= Samuel Beard (public servant) =

American activist

Sam Beard (born 1939) is a social entrepreneur, and public servant. With Jacqueline Kennedy Onassis and Robert Taft Jr., Sam created and Co-Chaired the Jefferson Awards, an American Nobel Prize for public service and youth leadership training. The Jefferson Awards has since been re-branded to Multiplying Good, and impacts one million students a year.

== Early life and education ==
Beard was raised in New York City and graduated with a BA from Yale University in 1961, an MA from Columbia University in 1965, and attended Stanford Law School from 1962-1963. Sam began his career working with U.S. Senator Robert F. Kennedy in Bedford-Stuyvesant, a low-income community in Brooklyn, New York focusing on social justice and the elimination of poverty.

== Career ==
In 1969 after the assassination of Senator Kennedy, Beard founded the National Development Council. The council has since been responsible for billions of dollars of revitalization financing.

Beard has initiated and chaired programs for eight Presidents of the United States, including Presidents Nixon, Gerald Ford, Jimmy Carter, Ronald Reagan, Bush, Clinton and Bush. One highlight of working with the eight presidents is the creation of more than 10 million jobs in impoverished communities across America.

Beard ran in the Democratic primary for the 1988 U.S. Senate election in Delaware. In 1992, he helped to create the President's Youth Service Awards for volunteerism. Beard also worked with former Delaware Governor Pete du Pont and Wilmington Mayor, Bill McLaughlin to revitalize the Wilmington, Delaware riverfront. He also served on President George W. Bush's Social Security Reform Commission.

Recently, Beard founded the non-profit organization GIFT (Global Investment Foundation for Tomorrow) to harness the full impact of the mindfulness and meditation movements to solve urgent global problems.

The inspiration for GIFT came out of his experience in using mindfulness and meditation techniques to deal with a high stress period.  Beard was excited at the far-reaching impact it had in improving all aspects of his life. This interest soon grew into a mission Sam predicts will be the most significant outcome in his life of service - Early Childhood Development - Birth to Three.
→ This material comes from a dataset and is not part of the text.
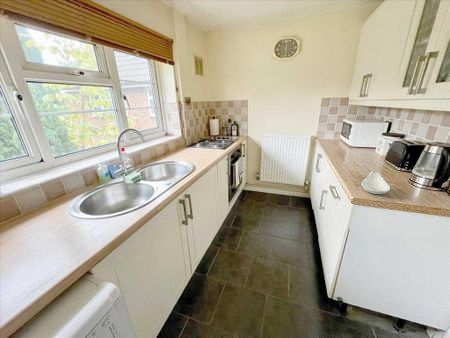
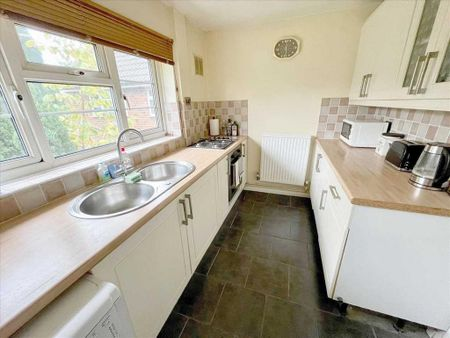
- spoon rest [361,171,391,195]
By the age of three, newborns and toddlers experience the most rapid cognitive and socio-emotional development in their lives. The first three years define a child's success in school and later in life. The goal is to develop limitless potential to every baby. The brain science is proven and globally accepted.

== Personal life ==
Sam is married to Joan Beard, and has three children. Alex Beard is an artist in New Orleans, Hillary Schafer runs Multiplying Good in New York City, and Morgan Beard is a Life Coach in Los Angeles. Sam also has five grandchildren.